What to Do After a Business Data Breach

credit payment

Data breaches have dominated news cycles recently, so if you own a small business, you should be doing everything in your power to make sure you and your clients don’t fall victim to the next big breach. As incidents like the recent Equifax breach demonstrate, there’s simply no way to guard against a major hack with 100 percent certainty, but you can have a plan of action ready in the event one occurs.

Following the best practices outlined below can greatly reduce the likelihood of your business suffering a breach. Since the worst are those that occur and then aren’t addressed for weeks or even months, knowing how you’re going to respond is critical. Get a plan of action in place – start with these tips and build out your prevention and response plans today.

1. Stop Additional Damage

The most important step to take after discovering your business has been breached by a hacker is to prevent additional attacks and damage. Because this type of incident occurs when a hacker discovers a vulnerability within your business, it’s important to lock everything down. Have a message prepared that you can share through your social media presence, website and/or voicemail.
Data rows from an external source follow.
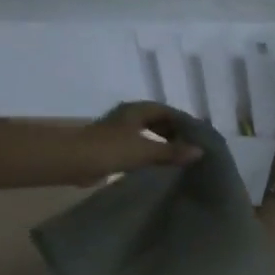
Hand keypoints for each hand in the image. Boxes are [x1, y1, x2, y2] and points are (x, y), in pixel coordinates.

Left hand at [70, 101, 202, 182]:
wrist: (75, 161)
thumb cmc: (112, 149)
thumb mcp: (146, 150)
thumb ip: (173, 151)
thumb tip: (199, 152)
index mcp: (136, 110)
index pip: (166, 110)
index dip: (183, 120)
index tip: (198, 134)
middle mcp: (128, 117)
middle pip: (156, 120)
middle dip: (174, 131)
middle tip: (191, 146)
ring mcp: (119, 132)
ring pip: (147, 133)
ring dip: (162, 142)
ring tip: (179, 155)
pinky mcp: (113, 147)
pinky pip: (138, 146)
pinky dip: (151, 152)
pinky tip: (159, 164)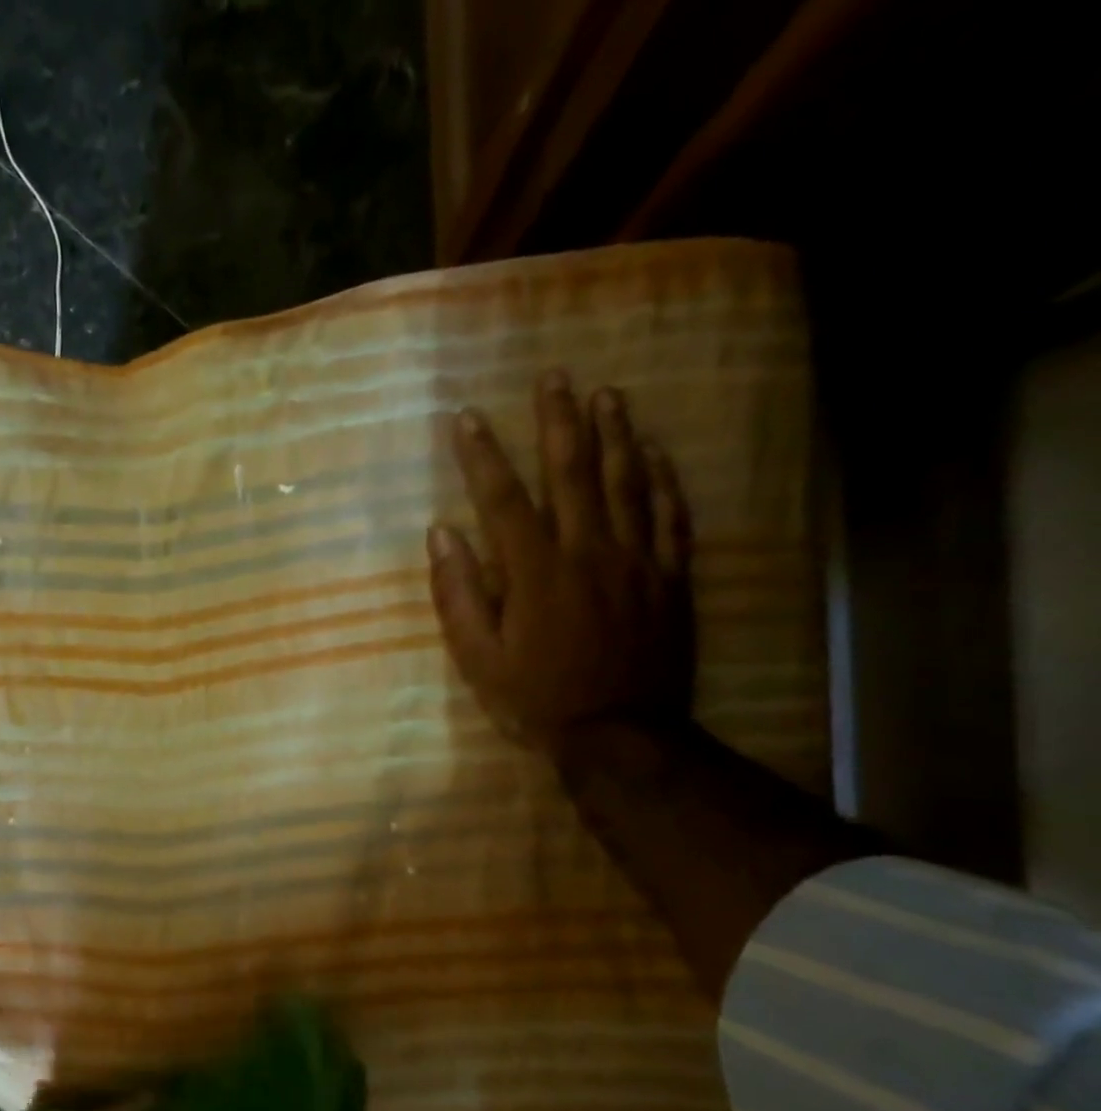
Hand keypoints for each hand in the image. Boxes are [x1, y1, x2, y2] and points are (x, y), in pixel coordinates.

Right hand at [427, 371, 693, 755]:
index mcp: (535, 571)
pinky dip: (662, 478)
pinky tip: (654, 451)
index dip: (482, 455)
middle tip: (553, 376)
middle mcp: (588, 551)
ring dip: (614, 433)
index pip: (503, 498)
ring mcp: (636, 560)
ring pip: (626, 482)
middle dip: (558, 421)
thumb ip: (457, 594)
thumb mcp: (477, 657)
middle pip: (572, 472)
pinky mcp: (670, 577)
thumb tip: (441, 535)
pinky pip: (669, 515)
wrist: (618, 734)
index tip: (467, 417)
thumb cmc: (535, 698)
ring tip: (605, 394)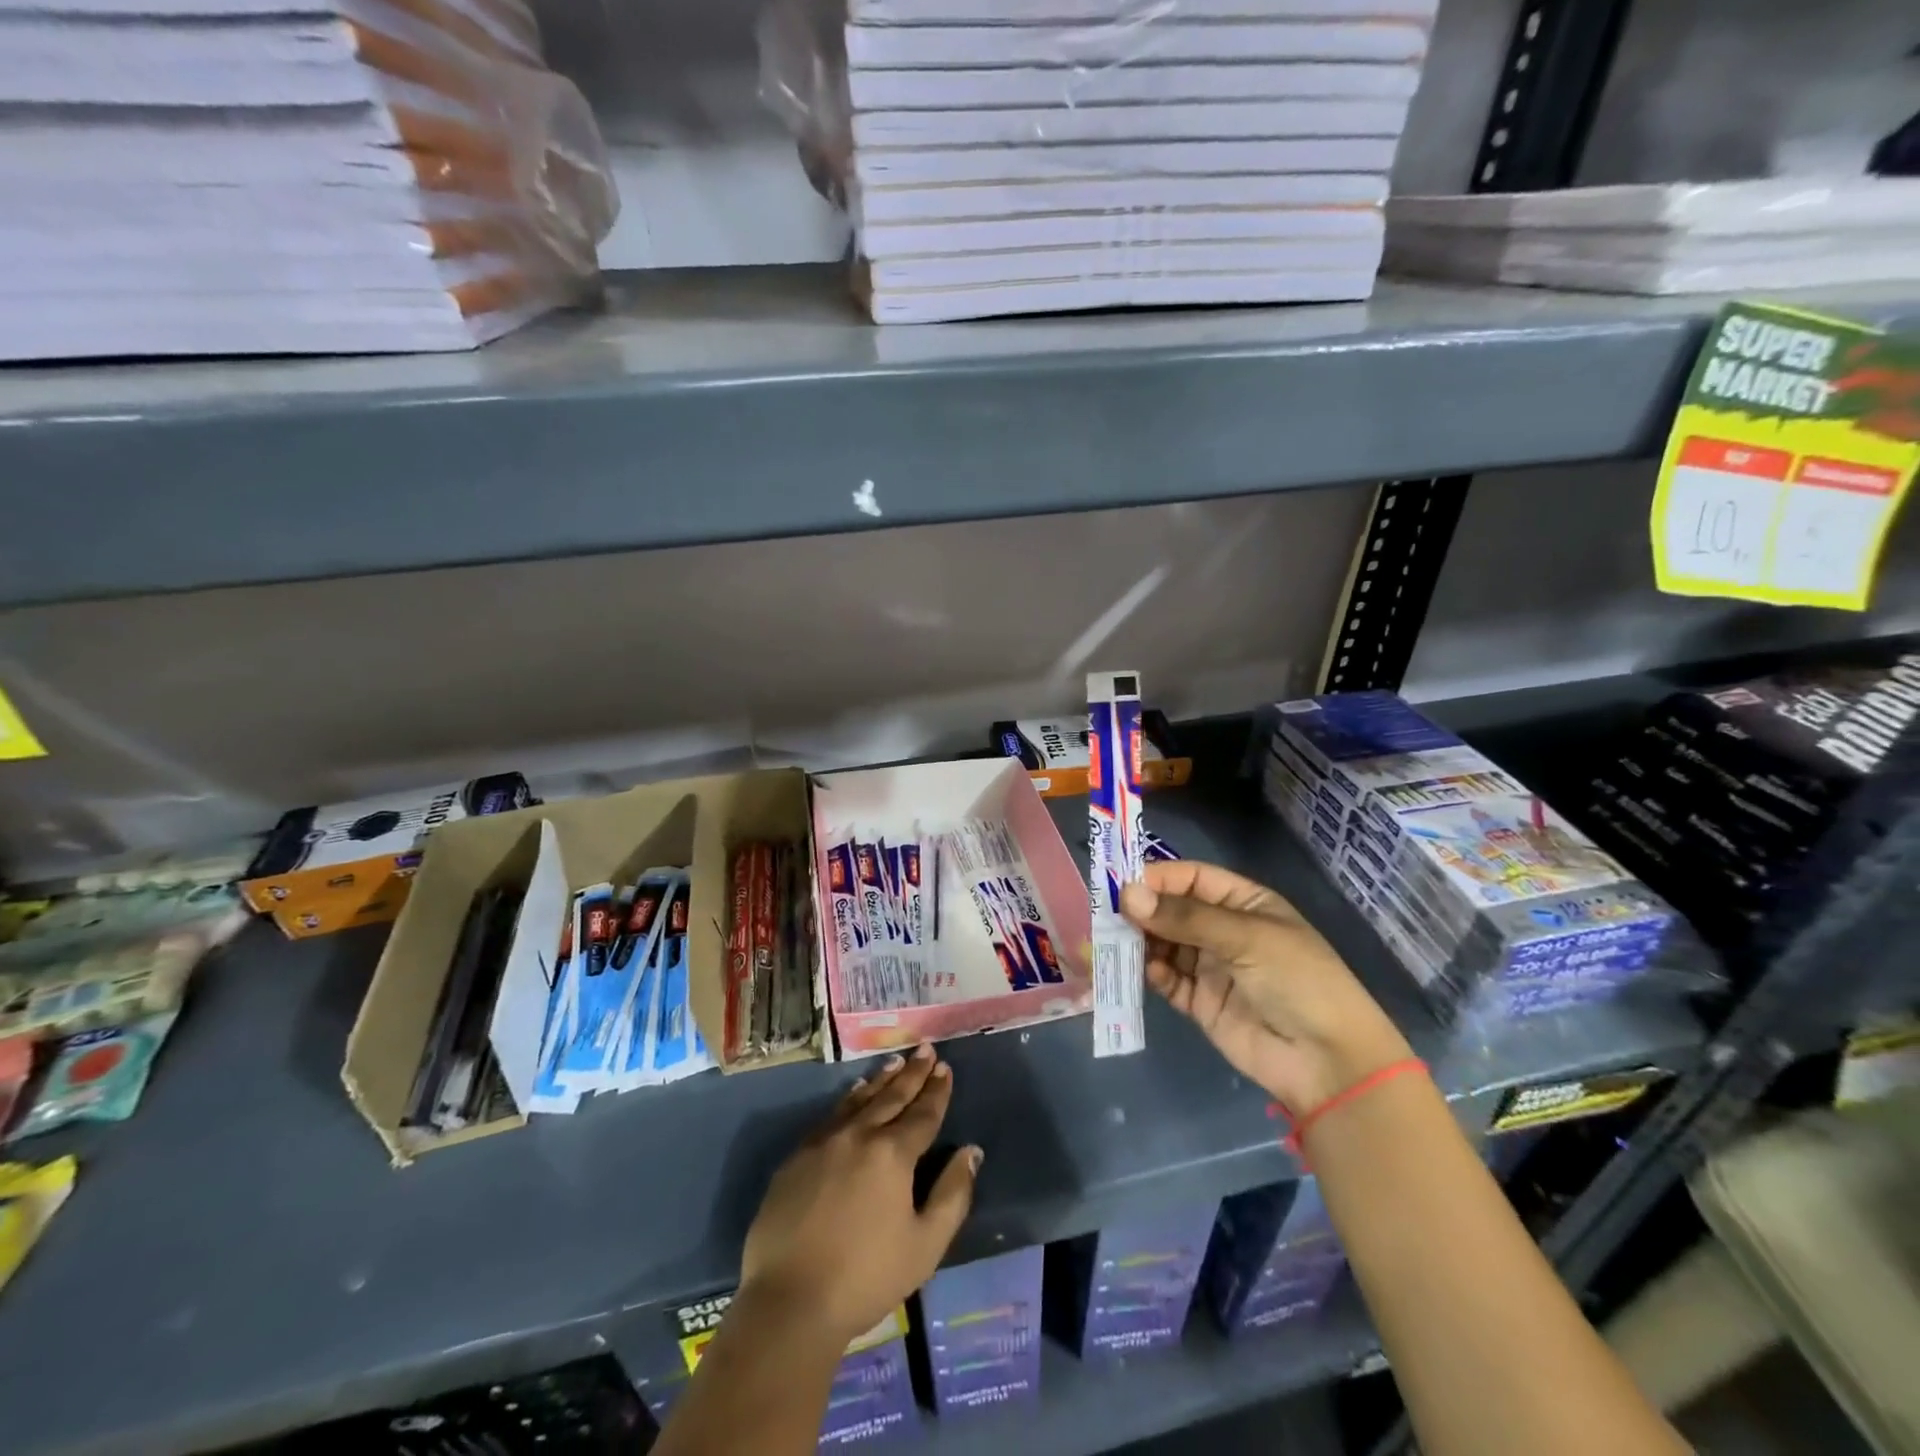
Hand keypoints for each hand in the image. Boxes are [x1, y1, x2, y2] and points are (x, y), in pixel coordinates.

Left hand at [740, 1044, 979, 1347]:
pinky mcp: (796, 1158)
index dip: (937, 1091)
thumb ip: (953, 1195)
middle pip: (892, 1097)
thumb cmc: (866, 1277)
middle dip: (912, 1073)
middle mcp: (859, 1135)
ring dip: (881, 1080)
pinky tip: (854, 1095)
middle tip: (925, 1050)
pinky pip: (831, 1116)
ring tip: (896, 1063)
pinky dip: (849, 1100)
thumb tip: (971, 1152)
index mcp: (892, 1154)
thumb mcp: (925, 1245)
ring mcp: (823, 1142)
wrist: (788, 1301)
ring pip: (859, 1100)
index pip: (922, 1113)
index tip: (945, 1068)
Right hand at [1120, 860, 1411, 1116]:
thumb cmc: (1297, 980)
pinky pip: (1167, 979)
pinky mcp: (1200, 1002)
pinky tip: (1144, 970)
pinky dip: (1151, 972)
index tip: (1120, 883)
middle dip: (1142, 910)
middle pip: (1172, 910)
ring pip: (1164, 943)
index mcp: (1244, 903)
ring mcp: (1211, 967)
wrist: (1327, 1062)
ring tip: (1113, 941)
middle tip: (1107, 914)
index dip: (1157, 877)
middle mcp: (1224, 930)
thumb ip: (1185, 917)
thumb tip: (1126, 895)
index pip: (1191, 878)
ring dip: (1140, 941)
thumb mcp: (1246, 938)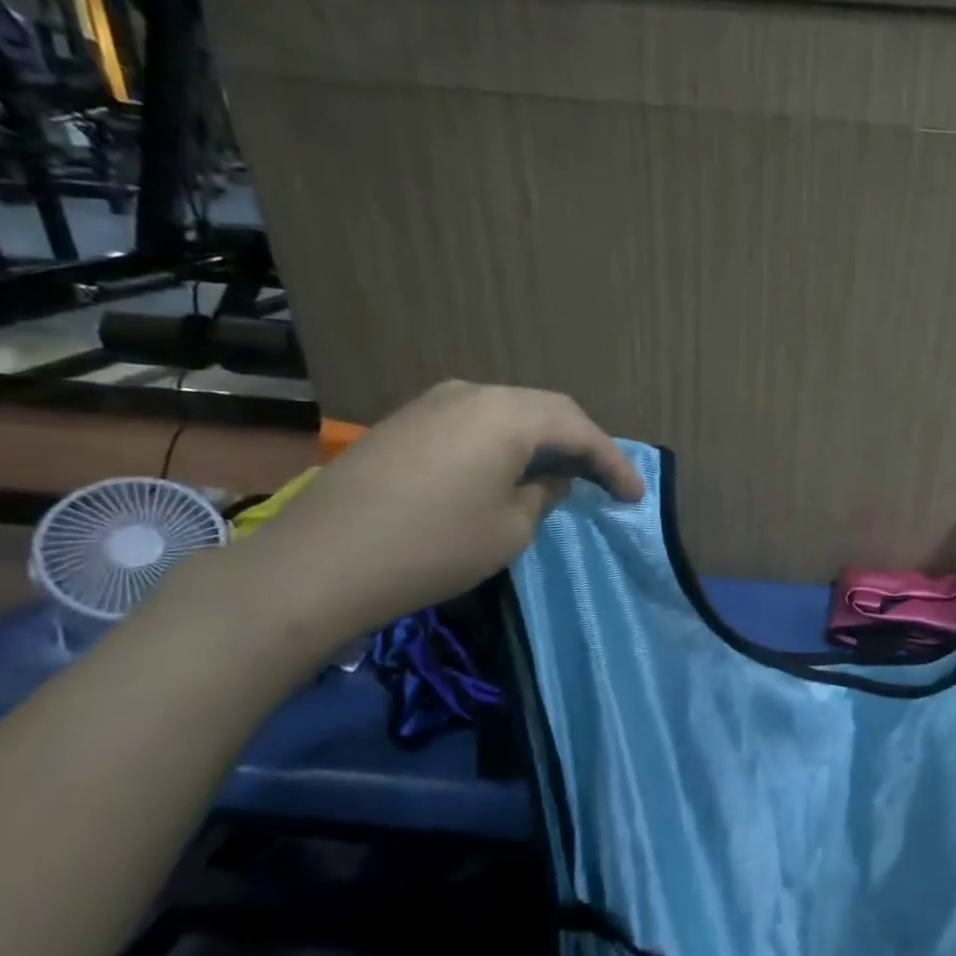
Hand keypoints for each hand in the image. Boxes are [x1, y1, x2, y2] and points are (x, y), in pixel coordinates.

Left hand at [238, 381, 641, 645]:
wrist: (319, 563)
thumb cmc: (433, 547)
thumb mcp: (510, 529)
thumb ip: (543, 494)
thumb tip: (549, 479)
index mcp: (509, 414)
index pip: (580, 430)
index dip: (614, 463)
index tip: (636, 495)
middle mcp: (473, 393)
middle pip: (546, 411)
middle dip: (581, 444)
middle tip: (604, 479)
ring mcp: (432, 402)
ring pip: (508, 413)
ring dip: (541, 441)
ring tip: (560, 474)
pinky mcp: (404, 422)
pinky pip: (474, 422)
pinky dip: (504, 443)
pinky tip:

Promptly update passwords and credentials. It’s very common for hackers to get into a business after obtaining a password, so changing all of them may be exactly what’s needed to cut off a criminal’s access to your business.

2. Investigate

While your existing IT team should be able to handle a lot of the lock down protocol after a breach, it’s worth bringing in an expert to check for any loose ends. Not only will a breach expert provide peace of mind to you and your clients, but they will be able to help collect evidence and document exactly what happened.

3. Get Legal Guidance and Disclose

It’s also a very good idea to bring legal counsel with this type of experience into the fold. Knowledgeable legal counsel will be able to advise you about the laws and implications of a breach. The legal experts you work with will bring you up to speed with the worst case scenario in regards to potential lawsuits, as well as fees and penalties related to noncompliance.

Once you’re aware of your legal standing, you’ll want to have a plan for communicating with all potentially impacted customers. Not communicating well is a mistake that companies of all sizes make. By being as transparent and responsive as possible, you can help keep the reputation of your business strong in spite of the challenges you may be facing.

This may seem like a lot to take in, but being prepared is an investment that will definitely pay off. Take steps to ensure your credit card processor is following all industry standards for security and encryption and communicate with them any time you have a particular data concern. They should be happy to help you navigate the world of payment processing, and if they aren’t, it may be time to look for another processing company.